It’s reported that Planes was originally meant to be a direct-to-home video spin-off – not unlike The Return of Jafar or Lion King 1-1/2 – that Disney ultimately decided to give the 3D treatment and slap it onto the big screen for a much more lucrative release. From a business aspect, it’s a smart idea. 3D + big screen ticket prices + a new adventure from the proven Cars world = a lot more cashola than simple home video revenue – which they’ll still accrue when they release the Blu-ray just before Christmas. But from a moviegoing point-of-view, Planes is a horrible idea. Parents will feel the pressure of paying full price to take their kids to see a highly advertised movie that’s only worth the admission to a discount theater.
Get ready for a blend of Cars and Cars 2. Planes mixes the racing from Cars and the underdog story of Cars 2 into a 90-minute joyless, heartless snoozefest.

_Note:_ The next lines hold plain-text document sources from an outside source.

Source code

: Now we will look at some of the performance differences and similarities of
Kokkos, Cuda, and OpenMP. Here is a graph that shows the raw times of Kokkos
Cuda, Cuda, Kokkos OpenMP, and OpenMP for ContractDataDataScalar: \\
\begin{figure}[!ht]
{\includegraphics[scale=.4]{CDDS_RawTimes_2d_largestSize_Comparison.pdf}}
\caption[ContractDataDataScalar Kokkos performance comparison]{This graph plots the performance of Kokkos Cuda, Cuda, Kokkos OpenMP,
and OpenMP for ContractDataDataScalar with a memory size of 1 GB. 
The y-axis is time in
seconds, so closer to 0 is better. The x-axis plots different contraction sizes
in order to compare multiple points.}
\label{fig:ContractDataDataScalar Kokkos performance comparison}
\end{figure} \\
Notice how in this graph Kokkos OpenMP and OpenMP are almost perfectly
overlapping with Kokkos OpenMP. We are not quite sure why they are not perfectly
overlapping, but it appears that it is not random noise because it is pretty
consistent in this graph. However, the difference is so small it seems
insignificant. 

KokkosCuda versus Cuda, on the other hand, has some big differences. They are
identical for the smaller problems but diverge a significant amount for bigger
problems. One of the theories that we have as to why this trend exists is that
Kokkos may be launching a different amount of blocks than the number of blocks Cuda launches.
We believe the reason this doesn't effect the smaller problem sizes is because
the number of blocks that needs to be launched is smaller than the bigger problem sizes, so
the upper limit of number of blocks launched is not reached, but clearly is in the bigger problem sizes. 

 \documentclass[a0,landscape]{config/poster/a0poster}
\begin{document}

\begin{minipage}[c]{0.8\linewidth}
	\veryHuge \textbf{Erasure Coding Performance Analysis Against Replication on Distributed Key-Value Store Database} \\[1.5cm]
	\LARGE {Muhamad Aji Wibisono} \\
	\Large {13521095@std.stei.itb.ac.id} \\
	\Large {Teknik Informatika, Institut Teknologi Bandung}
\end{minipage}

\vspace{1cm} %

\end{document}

The underdog is a crop duster named Dusty who dreams of being a world-class aerial racer. Nothing can break his dream, so he tries out for a race around the world and somehow manages to get in. Now playing in the big leagues, a local legendary World War II fighter must teaching him some tricks and train him along the way. The voice cast includes B- and C-class stars Dane Cook (as Dusty), Brad Garrett, Teri Hatcher, Julia Louis-Dreyfus, John Cleese, Cedric the Entertainer, Anthony Edwards, Val Kilmer and Sinbad.
You’re probably saying, “Luke, you’re a critic. You hate most movies, so it’s expected that you’re going to loath the spin-off a franchise that you already dislike.” While that’s true, don’t just take my word for it. I took five-year-old Little Miss Hickman with me to Disney’s Planes screening and even she was bored. After an hour, she seemed to be more entertained comparing the screen with and without her 3D glasses. Our typical post-movie tradition is to talk about the movie on the drive home, asking one another “What was your favorite part?” This drive home was silent. When I asked, “Elizabeth, what was your favorite part?” there was a long pause followed by, “I don’t know.” “Elizabeth, which parts did you like?” Again, “I don’t know.” “Were there any parts that you liked?” Her final answer says it all, “I don’t remember.”
Planes is forgettable. Calling it a run-of-the-mill movie is giving it a compliment because that statement implies that it was average. Planes isn’t average. It’s below average. It’s sub-par. Effortless and lazy. And as Elizabeth’s opinion shows, it’s just as forgettable for children as it is for adults. Don’t be a sucker. Save Planes for the buck theater or a Redbox rental – which might be the better option since you won’t have to sit through it with them.